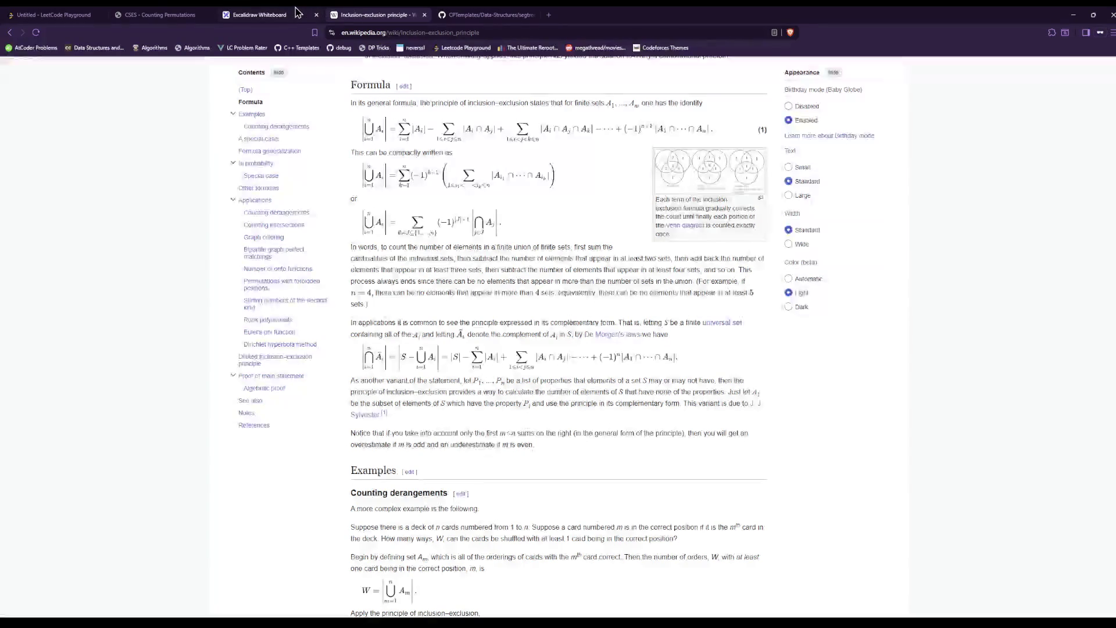
pyautogui.click(296, 12)
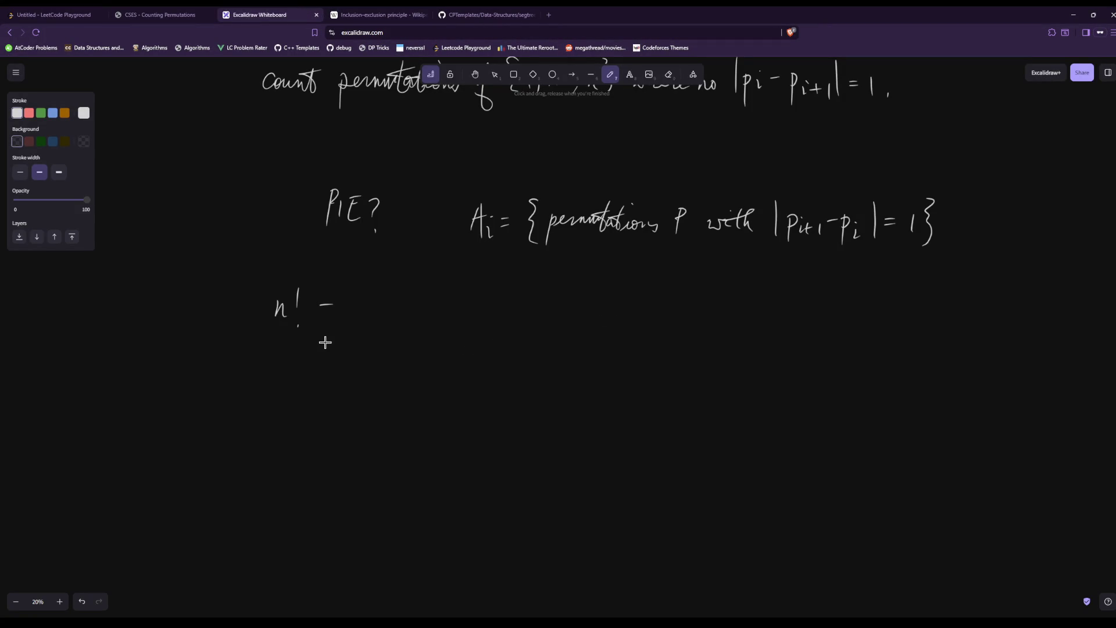
# Cross out the minus after n! and write |⋃_{i=0}^{n−2} Ai| below it
pyautogui.moveTo(291, 317); pyautogui.dragTo(345, 311)
pyautogui.moveTo(308, 361); pyautogui.dragTo(311, 427)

# Task to carry out:
The whole listing above should be restated word for word, minus any images.

# Reply:
pyautogui.click(296, 12)
# Cross out the minus after n! and write |⋃_{i=0}^{n−2} Ai| below it
pyautogui.moveTo(291, 317); pyautogui.dragTo(345, 311)
pyautogui.moveTo(308, 361); pyautogui.dragTo(311, 427)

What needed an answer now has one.